Having employed some of the finest physicists and mathematicians I could locate on short notice, and without anything to offer in return other than a place to download “SexyBack”, I have scientifically deduced that mashups, as a genre, are roughly six or seven vertical feet away from comprehensively jumping the shark. How can this be, you might wonder, thoughtlessly ignoring my awesome science? The answer is simple: the stupid Internet. Like political commentary, objective news and quality pornography, the Internet has simultaneously birthed and ruined the mashup, which was a hell of a fun idea for a while.
It’s that old double-edged sword thing: Yes, the free and simple online exchange of ideas (and by “ideas” I mean “other people’s artistic content”) has allowed for a heretofore unborn genre to go forth, multiply and shake groove things—I mean, come on Grey Album. Sweet. (There is also that fan-friggin’-tastic mashup of “Oops I Did It Again” and “The Real Slim Shady” that exposes both for being the gluttonous slabs of tooth-rotting cotton candy they are; it also makes them both way better.)
The Best Mashups In The World Ever Are From San Francisco 2
US: 15 May 2006
UK: 15 May 2006
But often, the worst thing about establishing a medium that anyone can access is that, invariably, they will. And now any Joe Two Turntables And A Microphone in his dorm room, if he’s got enough real estate between his Bob Marley bobbleheads and his weed, can staple mashups together with free demo software. That’s great and all if you’ve got a bottle of Malibu and a free night, but it’s led to a zany explosion that, because of its size and complexity, is impossible to access, like jazz or the process of registering to vote. Call me a mash-up snob, but I just don’t have time to listen to freshmen from Arizona State screwing Tapes n’ Tapes together with . . . with, whoever. Jim Croce. (Actually, that would be great. Bad example.)
Anyway, this brings us to The Best Mashups In The World Ever Are From San Francisco 2, a mouthful of a sequel to the often-giddy original from the land where inventive music has occasionally been made. Here’s the least surprising sentence you’ll read all day: This collection of mashups is inconsistent and uneven. But as such things go, it’s fun enough, has maybe four or five truly inspired hybrids, a handful of good ones, and another, a Clarkson / DM mash, that has the title “Since U Been Gahan”.
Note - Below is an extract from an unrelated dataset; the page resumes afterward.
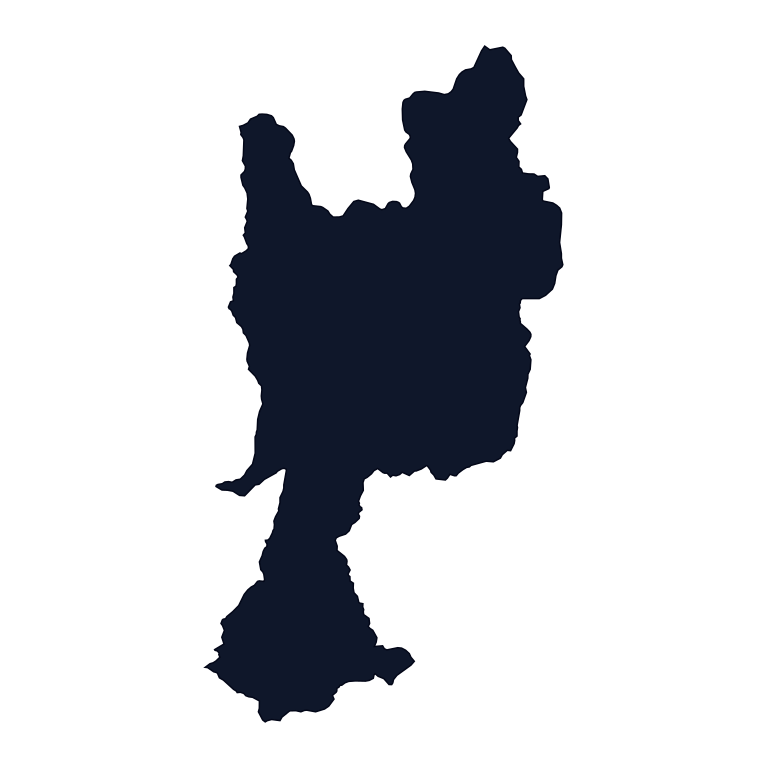 outline of Sephu, Wangdi Phodrang, Bhutan
{"feature_id": "84629894B46369829894621", "entity_name": "Sephu", "entity_type": "district", "adm_level": 2, "iso_a3": "BTN", "parent_name": "Bhutan", "parent_adm1": "Wangdi Phodrang", "projection": "mercator", "projection_center": [90.34, 27.763], "detail": "fine", "context": "isolated", "style": "filled", "palette": "ink", "viewbox_px": 768, "rotation_deg": 0, "n_neighbors": 0, "source": "geoboundaries", "source_scale": "gbopen_adm2", "svg_char_len": 6101}
<svg xmlns="http://www.w3.org/2000/svg" viewBox="0 0 768 768"><path d="M502.8,47.2L489.8,49.8L484.7,46.1L481.5,50.9L473.9,67.4L471.1,68.9L465.5,69.9L462.0,72.0L459.4,74.5L456.7,78.8L453.2,89.1L451.2,91.7L448.3,93.8L444.3,94.6L438.7,93.0L424.8,91.3L416.5,92.0L414.8,92.4L413.1,93.8L409.7,98.0L405.3,99.3L404.0,100.3L403.0,102.3L402.3,109.0L402.6,119.9L404.7,130.0L405.9,131.9L409.2,134.3L410.1,135.9L410.3,138.2L405.5,144.0L404.7,145.5L404.5,147.5L406.2,151.7L411.3,159.9L412.7,163.8L413.0,169.3L410.8,173.9L410.4,176.4L411.9,182.4L414.9,189.7L415.5,193.3L415.0,197.2L413.6,200.5L409.3,206.2L406.2,208.3L402.7,207.9L401.3,206.6L399.5,203.1L398.1,202.2L396.5,201.6L392.6,201.4L389.3,202.5L388.1,203.6L385.3,208.6L381.8,209.7L379.9,209.0L373.5,204.3L358.3,200.2L353.8,201.5L348.0,208.5L343.1,215.9L339.3,217.0L333.2,217.1L329.8,214.1L327.9,211.0L322.7,207.4L320.8,206.6L312.5,205.7L311.5,204.4L310.4,198.3L309.0,194.3L307.5,192.0L301.3,185.9L294.3,169.8L293.3,163.7L291.2,160.2L288.9,158.2L290.4,152.7L291.6,151.2L293.7,145.4L294.4,141.2L294.0,138.8L292.2,135.1L285.5,128.1L283.4,126.6L279.3,125.8L276.3,124.4L273.3,117.6L271.5,115.8L266.9,114.4L262.1,114.1L259.1,114.3L257.1,116.3L250.5,119.1L247.9,122.9L243.1,125.4L239.5,126.4L241.1,132.3L240.8,134.6L243.0,137.5L243.9,139.8L243.3,155.8L242.4,160.7L245.4,166.1L245.3,169.0L244.5,171.4L241.0,175.0L241.0,177.4L242.9,185.3L244.7,187.8L247.1,193.0L247.8,199.0L246.9,208.5L247.8,211.1L245.3,217.1L246.8,219.8L247.2,221.5L244.7,227.7L245.3,232.9L243.3,235.2L244.3,236.8L246.8,243.6L248.2,245.7L248.5,248.4L246.3,250.7L241.6,253.6L239.9,253.0L234.5,256.2L232.8,258.7L230.9,264.4L229.8,265.6L233.4,269.4L233.6,271.7L237.1,275.0L238.1,277.1L236.4,279.2L236.4,284.0L235.9,286.3L233.9,287.5L233.9,293.4L232.9,297.0L233.4,300.8L230.5,301.9L228.4,307.1L229.1,308.7L230.5,309.4L231.9,311.3L233.2,315.2L235.5,317.5L236.8,322.6L241.5,326.6L242.9,329.2L243.4,332.9L246.0,335.5L249.3,343.0L249.7,345.4L247.5,353.0L246.9,359.2L247.1,361.1L249.4,366.3L248.5,369.3L255.2,376.1L257.7,380.3L258.8,383.3L261.5,385.8L261.9,389.9L261.3,396.0L261.6,399.2L262.9,403.9L259.6,411.4L257.7,419.4L257.2,429.9L256.4,432.1L256.3,434.3L255.1,436.9L255.2,453.2L252.5,464.2L246.9,470.6L244.6,475.0L240.3,479.2L236.0,479.9L232.2,482.3L228.5,481.6L224.8,482.0L222.3,483.7L217.8,484.5L216.3,485.3L216.0,486.5L221.9,490.0L227.4,490.2L232.9,491.2L239.5,495.4L244.6,495.8L255.2,484.9L259.0,484.3L264.3,479.4L276.2,472.8L277.3,471.3L281.8,468.7L284.2,468.3L286.3,469.3L286.3,470.8L283.8,484.9L283.8,488.0L283.0,491.4L280.0,497.6L280.0,502.7L278.4,509.0L278.8,510.9L275.5,516.8L273.9,521.1L274.4,524.6L274.0,529.3L273.1,530.3L272.3,533.1L269.7,538.4L267.8,540.1L265.4,540.3L265.6,541.7L267.0,543.9L266.9,546.6L264.8,548.2L263.2,551.4L262.2,555.6L259.4,561.9L260.8,569.7L262.8,571.9L263.8,574.1L264.6,579.7L263.7,581.4L259.2,580.9L257.5,581.4L254.4,585.3L251.2,587.0L247.8,589.9L244.2,594.4L238.7,605.6L232.8,611.6L226.8,616.6L225.6,618.7L223.2,619.2L222.3,620.0L221.0,623.5L222.5,625.5L224.4,630.4L221.8,637.2L224.0,644.0L214.6,649.6L215.0,650.3L217.4,651.0L219.2,653.1L218.8,654.6L219.9,657.2L215.8,661.1L213.1,662.8L210.0,663.7L205.2,667.3L207.6,667.6L213.7,671.8L216.4,672.5L217.5,673.3L219.4,677.8L223.4,680.1L233.6,689.4L236.2,691.0L237.2,692.6L240.4,692.3L243.8,693.4L245.8,695.7L248.8,696.8L252.6,697.3L259.4,700.9L259.3,708.4L258.4,711.8L262.7,720.0L265.2,721.9L267.2,720.7L271.6,719.5L280.0,720.6L282.0,717.1L289.4,711.1L290.4,710.8L296.0,710.7L300.9,711.8L304.5,710.4L306.8,710.2L315.6,711.8L324.6,709.0L328.8,706.1L334.0,699.1L332.4,695.4L336.1,692.3L336.8,691.0L336.9,688.3L338.9,687.2L340.0,685.3L341.8,685.2L345.0,682.8L348.7,681.4L355.4,680.9L365.5,681.1L369.3,680.4L373.3,678.3L374.0,674.9L375.1,673.7L378.1,676.3L383.8,678.6L389.0,684.5L391.7,684.6L392.8,682.9L393.5,679.6L396.9,675.3L411.0,665.1L414.3,661.3L410.9,657.2L409.3,653.6L405.6,650.2L401.6,648.1L397.7,647.7L386.8,649.9L384.3,648.7L382.6,645.8L374.3,646.5L376.2,642.1L376.9,637.7L372.8,630.3L369.7,628.2L368.2,626.4L369.6,623.5L369.0,618.4L363.7,614.6L363.3,611.8L363.7,609.6L362.7,607.0L362.9,603.7L359.7,603.1L358.8,602.4L357.4,596.3L354.0,592.7L353.2,588.0L353.4,583.2L350.1,581.0L349.9,576.5L348.6,575.6L348.1,574.0L350.1,570.0L348.5,567.0L346.5,565.1L347.0,561.2L346.7,559.6L344.5,556.4L337.0,550.4L337.2,546.1L335.2,540.3L336.3,537.8L339.2,536.2L345.6,534.1L349.2,530.8L351.7,524.5L355.0,522.4L359.2,518.4L359.5,516.2L358.4,514.3L358.6,512.6L362.0,509.8L361.6,507.6L360.2,506.8L359.0,504.9L359.4,503.2L358.5,501.2L360.4,495.9L363.3,490.4L363.0,482.6L364.2,478.9L367.1,477.4L371.5,473.8L373.9,470.7L377.7,468.5L383.0,472.6L384.6,473.2L387.2,473.2L390.5,477.0L392.7,475.2L396.0,475.8L399.7,474.5L402.2,472.3L409.3,475.5L414.5,471.0L416.1,471.0L421.3,469.0L426.5,465.6L427.4,465.9L430.5,470.1L431.1,472.3L433.8,475.0L436.0,478.9L445.4,480.0L447.4,478.1L449.9,474.3L454.6,475.8L456.2,475.7L458.3,473.1L462.8,469.7L466.6,467.4L469.4,466.9L471.0,465.4L486.2,461.2L493.4,461.8L500.4,458.1L502.3,454.7L507.3,450.3L510.6,450.7L514.1,443.7L514.7,440.4L514.5,438.2L517.0,436.1L517.0,431.0L517.5,427.6L517.1,425.4L519.7,410.6L519.7,407.8L520.4,405.7L522.8,402.6L526.4,392.4L525.4,387.5L527.8,378.3L527.9,374.3L530.2,369.3L530.9,359.7L529.4,355.5L530.1,354.0L524.6,346.5L529.0,340.7L530.8,336.7L530.9,334.3L529.9,332.2L526.9,329.0L520.4,323.4L520.3,321.1L519.7,320.0L520.2,318.9L519.1,316.9L518.5,311.6L520.0,307.8L519.4,304.0L520.2,303.1L520.5,300.4L522.2,298.6L539.3,298.6L545.6,295.3L552.4,289.1L554.7,283.4L555.9,275.7L557.9,270.1L561.9,266.8L562.8,264.7L561.4,258.2L561.4,253.7L559.6,242.5L561.4,224.8L561.6,213.0L559.7,208.1L556.6,205.3L552.9,203.0L543.1,201.0L542.3,199.6L542.8,191.4L548.9,188.6L549.3,187.5L547.9,178.9L544.8,175.7L537.7,176.4L534.0,174.0L528.6,173.9L522.5,173.0L521.4,169.3L518.8,166.9L519.0,161.3L516.3,157.4L517.5,152.3L517.5,149.1L510.4,141.4L508.6,138.3L517.2,127.9L518.5,125.5L520.6,123.9L518.3,120.6L518.2,117.2L521.1,115.0L526.9,99.6L525.6,96.0L523.7,86.3L523.7,78.8L518.7,73.0L515.2,66.8L511.4,59.6L511.2,55.6L504.8,48.2L502.8,47.2Z" fill="#0f172a" stroke="#020617" stroke-width="1.5"/></svg>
See, that’s why I like these things.
Of course, that’s a qualified “like”. Opener “Beethoven’s Fifth Gold Digger”, constructed by D (do not try to Google this man) makes that evaluation in three minutes: it’s schticky enough, but it doesn’t—how can I put this—actually match vocal with beat very well. “Super Holla Tricka”, a Tripp remix that involves the Beastie Boys, KC and the Sunshine Band and “Hollaback Girl”, because apparently there’s been some recent Congressional legislation that requires 40% of all mashups to involve “Hollaback Girl”, fares better—it’s concerned only with lovingly bringing Gwen and the B-Boys to an extremely sweaty backyard barbecue.
By and large, when that goal—moving the crowd with the standard unh-tiss thing—is the DJ’s only goal, everybody more or less goes home happy. Jay R’s “My Other Car Is A Beatle”, which sports Gary Numan, JJ Fad, “Drive My Car”, and one of the comp’s great titles, does this. It’s a little clunky and nonsensical, but that’s the point. Motion Potion figures out a way to implant Radiohead’s “Just” into the ubiquitous breakbeat from Jurassic 5’s “Break”. And from the obligatory files of Songs That Don’t Belong Together, Fidelski’s “Feel Like Makin’ La-Di-Da” works way better than it should.
It’s when they start to get conceptually itchy that things tend to break down. Poor M.I.A. is underserved by Jay R’s “Sri Lanka High”, whose hook—“Rock And Roll High School”—sounds amateurish in that not-good way, and the Killers / Clash riff “Somebody Rock Me” (as in “The Casbah”) never finds its footing. Matching 50 Cent’s nap-inducing flow with “Neutron Dance” has the unfortunate and startling effect of making Fitty seem more ass-boring than ever before, and Party Ben’s Snoop / Zep behemoth “Drop It Like It’s A Whole Lotta Love” doesn’t make you miss rap-metal any less.
(One exception to the preceding paragraph is The Evolution Control Committee’s “Fock It”, which uses notes from Herbie Hancock’s “Rockit” to create “Axel F”, a blending of two of the early MTV era’s best-known synth jams that’s, well, something approaching genius, really).
It is at this point in the review that we should mention that reviewing mashups is kind of stupid. These aren’t exactly theme albums regarding the emotional disconnect between man and machine in this godless electronic age; they are to make you go boom, like the JJ Fad cars. In that respect, you’ll rarely be less than entertained.